Toplumsal Bellek, 6-7 Eylül Olayları, Duygu Onay Çöker, Güz Sancısı,yüzleşme, Cumhuriyet Gazetesi, Kızıl Maske Düştü,İstanbul Ekspres Gazetesi,



Cumhuriyet Gazetesi 

Cumhuriyet gazetesi, 6 Eylül günü olaylar başlamadan önce çıkan sayıda Kıbrıs Meselesine değinmekte ve “Atina İşi Azıttı” başlığını kullanarak, şaşkına dönmüş Yunan gazetelerinin bile ne yazacaklarını bilemediğini, dostluğun bozulduğunu vurgulamaktadır. Olaylar, “Selanik’de Atatürk’ün Evine Bomba Atılması Yurtta İnfial Yarattı” başlığı ile duyurulmaktadır14. Atatürk’ün evine yapılan saldırı sonucu, milletçe ayaklanma gerçekleştirildiği, heyecana gelen bazı gençlerin ellerinde “Kıbrıs Türktür” yazan pankartlarla yürüdükleri, buna diğer vatandaşlar da katılınca ortaya bu olayların çıktığı ifade edilmektedir. 

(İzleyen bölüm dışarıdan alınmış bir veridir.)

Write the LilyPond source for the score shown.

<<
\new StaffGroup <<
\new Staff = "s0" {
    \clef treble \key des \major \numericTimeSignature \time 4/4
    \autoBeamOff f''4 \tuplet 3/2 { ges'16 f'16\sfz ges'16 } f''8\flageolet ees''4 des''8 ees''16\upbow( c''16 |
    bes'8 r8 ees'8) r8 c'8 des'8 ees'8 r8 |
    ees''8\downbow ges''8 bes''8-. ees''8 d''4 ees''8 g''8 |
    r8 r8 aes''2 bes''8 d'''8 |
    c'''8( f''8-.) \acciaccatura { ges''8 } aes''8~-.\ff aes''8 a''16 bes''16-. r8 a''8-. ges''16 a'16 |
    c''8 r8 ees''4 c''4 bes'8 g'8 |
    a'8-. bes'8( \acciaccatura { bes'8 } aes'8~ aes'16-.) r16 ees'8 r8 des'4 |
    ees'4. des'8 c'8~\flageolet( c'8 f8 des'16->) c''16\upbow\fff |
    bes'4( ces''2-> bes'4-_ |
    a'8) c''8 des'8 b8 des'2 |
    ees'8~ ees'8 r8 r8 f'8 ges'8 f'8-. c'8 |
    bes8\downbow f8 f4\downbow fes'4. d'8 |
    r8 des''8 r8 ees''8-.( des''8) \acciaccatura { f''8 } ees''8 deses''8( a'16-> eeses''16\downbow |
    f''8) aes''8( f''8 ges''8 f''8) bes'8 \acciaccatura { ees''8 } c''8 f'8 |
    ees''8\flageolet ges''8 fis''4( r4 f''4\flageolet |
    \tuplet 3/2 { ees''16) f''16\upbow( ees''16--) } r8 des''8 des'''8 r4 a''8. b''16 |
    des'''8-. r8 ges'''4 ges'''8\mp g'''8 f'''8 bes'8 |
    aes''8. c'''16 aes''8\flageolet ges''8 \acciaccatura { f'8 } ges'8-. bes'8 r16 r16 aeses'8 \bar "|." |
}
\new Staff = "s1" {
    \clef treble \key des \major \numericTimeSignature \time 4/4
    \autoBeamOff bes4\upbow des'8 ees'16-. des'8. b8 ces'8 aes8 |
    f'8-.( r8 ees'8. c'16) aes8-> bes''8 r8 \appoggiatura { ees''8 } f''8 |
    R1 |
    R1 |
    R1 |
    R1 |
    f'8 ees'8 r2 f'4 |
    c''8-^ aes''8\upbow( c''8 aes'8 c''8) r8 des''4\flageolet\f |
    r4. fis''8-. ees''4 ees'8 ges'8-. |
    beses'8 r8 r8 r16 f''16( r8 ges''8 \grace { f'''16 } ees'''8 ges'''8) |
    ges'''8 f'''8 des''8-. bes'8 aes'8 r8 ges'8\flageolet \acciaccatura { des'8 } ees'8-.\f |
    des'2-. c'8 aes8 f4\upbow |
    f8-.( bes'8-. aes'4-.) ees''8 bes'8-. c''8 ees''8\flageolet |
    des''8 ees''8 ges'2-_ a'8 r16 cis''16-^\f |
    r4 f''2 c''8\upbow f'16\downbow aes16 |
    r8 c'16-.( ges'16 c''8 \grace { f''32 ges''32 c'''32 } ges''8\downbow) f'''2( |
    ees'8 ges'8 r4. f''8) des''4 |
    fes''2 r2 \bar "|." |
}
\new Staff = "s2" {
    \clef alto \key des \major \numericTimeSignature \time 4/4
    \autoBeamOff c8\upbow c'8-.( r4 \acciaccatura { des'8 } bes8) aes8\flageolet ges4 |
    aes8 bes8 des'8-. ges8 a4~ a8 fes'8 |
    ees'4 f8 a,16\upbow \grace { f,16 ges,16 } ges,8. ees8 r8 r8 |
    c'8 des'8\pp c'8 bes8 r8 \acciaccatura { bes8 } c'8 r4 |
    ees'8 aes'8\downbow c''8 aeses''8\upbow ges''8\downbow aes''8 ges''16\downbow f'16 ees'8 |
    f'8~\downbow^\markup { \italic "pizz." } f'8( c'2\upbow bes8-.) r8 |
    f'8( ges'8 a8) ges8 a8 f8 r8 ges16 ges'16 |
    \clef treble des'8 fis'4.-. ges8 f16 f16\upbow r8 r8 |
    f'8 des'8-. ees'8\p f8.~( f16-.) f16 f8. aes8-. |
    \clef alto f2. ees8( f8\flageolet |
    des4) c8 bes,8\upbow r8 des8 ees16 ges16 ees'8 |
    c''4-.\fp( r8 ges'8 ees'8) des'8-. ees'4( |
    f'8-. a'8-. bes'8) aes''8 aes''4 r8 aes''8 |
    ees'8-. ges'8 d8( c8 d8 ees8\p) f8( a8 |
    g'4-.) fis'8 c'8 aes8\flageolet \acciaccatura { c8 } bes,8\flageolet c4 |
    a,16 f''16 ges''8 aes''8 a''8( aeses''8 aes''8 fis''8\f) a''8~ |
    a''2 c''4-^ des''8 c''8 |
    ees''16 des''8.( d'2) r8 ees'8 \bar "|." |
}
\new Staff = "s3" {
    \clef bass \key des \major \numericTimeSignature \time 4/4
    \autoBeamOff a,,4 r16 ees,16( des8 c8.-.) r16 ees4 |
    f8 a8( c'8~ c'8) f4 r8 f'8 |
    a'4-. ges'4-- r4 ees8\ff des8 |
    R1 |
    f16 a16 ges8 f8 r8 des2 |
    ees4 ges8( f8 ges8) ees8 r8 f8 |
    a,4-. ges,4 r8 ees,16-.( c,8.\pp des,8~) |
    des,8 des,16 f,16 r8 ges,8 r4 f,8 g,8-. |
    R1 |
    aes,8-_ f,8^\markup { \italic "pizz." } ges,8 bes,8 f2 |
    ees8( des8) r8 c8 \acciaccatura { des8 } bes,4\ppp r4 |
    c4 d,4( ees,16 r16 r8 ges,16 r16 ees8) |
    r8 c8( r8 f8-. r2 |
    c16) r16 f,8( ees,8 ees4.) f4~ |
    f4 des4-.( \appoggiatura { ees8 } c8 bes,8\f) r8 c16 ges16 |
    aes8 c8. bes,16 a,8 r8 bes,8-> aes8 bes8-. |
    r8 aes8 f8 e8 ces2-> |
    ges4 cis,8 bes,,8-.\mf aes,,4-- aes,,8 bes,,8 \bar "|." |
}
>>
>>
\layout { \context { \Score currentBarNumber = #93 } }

Gazeteye göre Yunanistan’daki Megalo İdeacılar durup dururken hem memleketimizin hem Yunanistan’ın hem de Kıbrıs’ın başına bela açmışlardır. Bunun ceremesini de Türkiye yaşanan olaylarla çekmektedir. “Bu taşkınlıklar bizi zayıflatır” başlığı ile yayımlanan aynı haberde: 
“Evvelki günün hadiseleri başlangıçta gençliğin çok asilhane bir milli tezahürü idi. Türk’e has vaka ve necabet içinde olup bitecekti. 

Acaba tahrik edici gizli kuvvetler meşum ellerini bizim halk kalabalıklarının ortasına kadar uzatmak fırsatını mı buldular?”15 ifadeleri kullanılmaktadır. 
Metnin tümünde, olaylara Yunanistan’ın Megalo İdeasını savunan bir gurubun neden olduğu ve tahrik edici gizli kuvvetlerce organize edildiği anlatılmaktadır. İşte bu noktada aslında çok asil olacak milli bir tezahür ve vaka yerine durumun kötüye gitmesinin nedeni Megalo İdeacılar olarak gösterilmektedir. Aslında Megalo İdeayı savunan gurup olmasaydı olayların milli bir necabet içinde asil bir Türk davranışı ile halledileceği belirtilmektedir. Gazete yer alan “Demokrat memleketler in hepsinde bu nümayişler olmaktadır”, “Yağma edici zümreler sadece Rum mallarını değil, Türklerinkini de mahvetmiştir”, “Bir avuç çapulcu yağmacı, Türk devlet ve milletinin başına altından kalkılması güç bir dert açmıştır” ifadeleri, olayları bir yandan haklılaştırırken diğer yandan da asıl zarar görenlerin Türkler 
olduğunu vurgulamaktadır. Habere göre milli menfaatlerimize zarar verebilecek olan bu olaylar bir yandan da Türk kuvvetini artıracaktır. 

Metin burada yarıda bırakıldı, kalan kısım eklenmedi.